| Prompt |
Return unchanged the lines of the records below, beginning with the line that contains "scientific name: Vitis cinerea" and continuing through the last line of the records.

(Data excerpts)
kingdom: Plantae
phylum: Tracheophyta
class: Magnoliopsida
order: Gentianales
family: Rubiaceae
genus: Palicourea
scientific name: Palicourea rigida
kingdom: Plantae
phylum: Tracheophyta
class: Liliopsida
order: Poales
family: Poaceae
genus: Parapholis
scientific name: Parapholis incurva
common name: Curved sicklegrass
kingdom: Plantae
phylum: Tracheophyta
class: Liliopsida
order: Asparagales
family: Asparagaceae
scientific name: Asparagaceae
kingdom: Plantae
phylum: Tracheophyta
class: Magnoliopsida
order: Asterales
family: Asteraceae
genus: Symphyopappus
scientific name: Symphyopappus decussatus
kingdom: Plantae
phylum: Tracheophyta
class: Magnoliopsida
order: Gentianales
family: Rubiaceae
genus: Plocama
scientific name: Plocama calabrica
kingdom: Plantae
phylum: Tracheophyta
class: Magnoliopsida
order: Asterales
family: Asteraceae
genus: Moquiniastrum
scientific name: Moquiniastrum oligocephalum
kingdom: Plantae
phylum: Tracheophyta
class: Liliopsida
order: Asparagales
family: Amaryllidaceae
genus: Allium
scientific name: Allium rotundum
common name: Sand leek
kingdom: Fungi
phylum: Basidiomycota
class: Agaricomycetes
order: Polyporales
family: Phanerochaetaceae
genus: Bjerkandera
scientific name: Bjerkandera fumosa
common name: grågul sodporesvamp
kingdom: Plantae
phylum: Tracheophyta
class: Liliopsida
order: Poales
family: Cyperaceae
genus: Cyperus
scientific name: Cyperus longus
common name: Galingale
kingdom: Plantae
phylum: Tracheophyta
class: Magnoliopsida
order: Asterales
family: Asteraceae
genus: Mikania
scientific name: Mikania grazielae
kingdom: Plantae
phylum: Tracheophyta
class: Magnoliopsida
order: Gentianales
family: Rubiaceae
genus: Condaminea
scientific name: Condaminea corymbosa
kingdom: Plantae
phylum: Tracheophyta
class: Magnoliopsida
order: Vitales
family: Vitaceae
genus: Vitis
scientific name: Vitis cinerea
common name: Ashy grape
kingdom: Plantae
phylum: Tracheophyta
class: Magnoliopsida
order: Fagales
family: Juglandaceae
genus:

| The response |
scientific name: Vitis cinerea
common name: Ashy grape
kingdom: Plantae
phylum: Tracheophyta
class: Magnoliopsida
order: Fagales
family: Juglandaceae
genus:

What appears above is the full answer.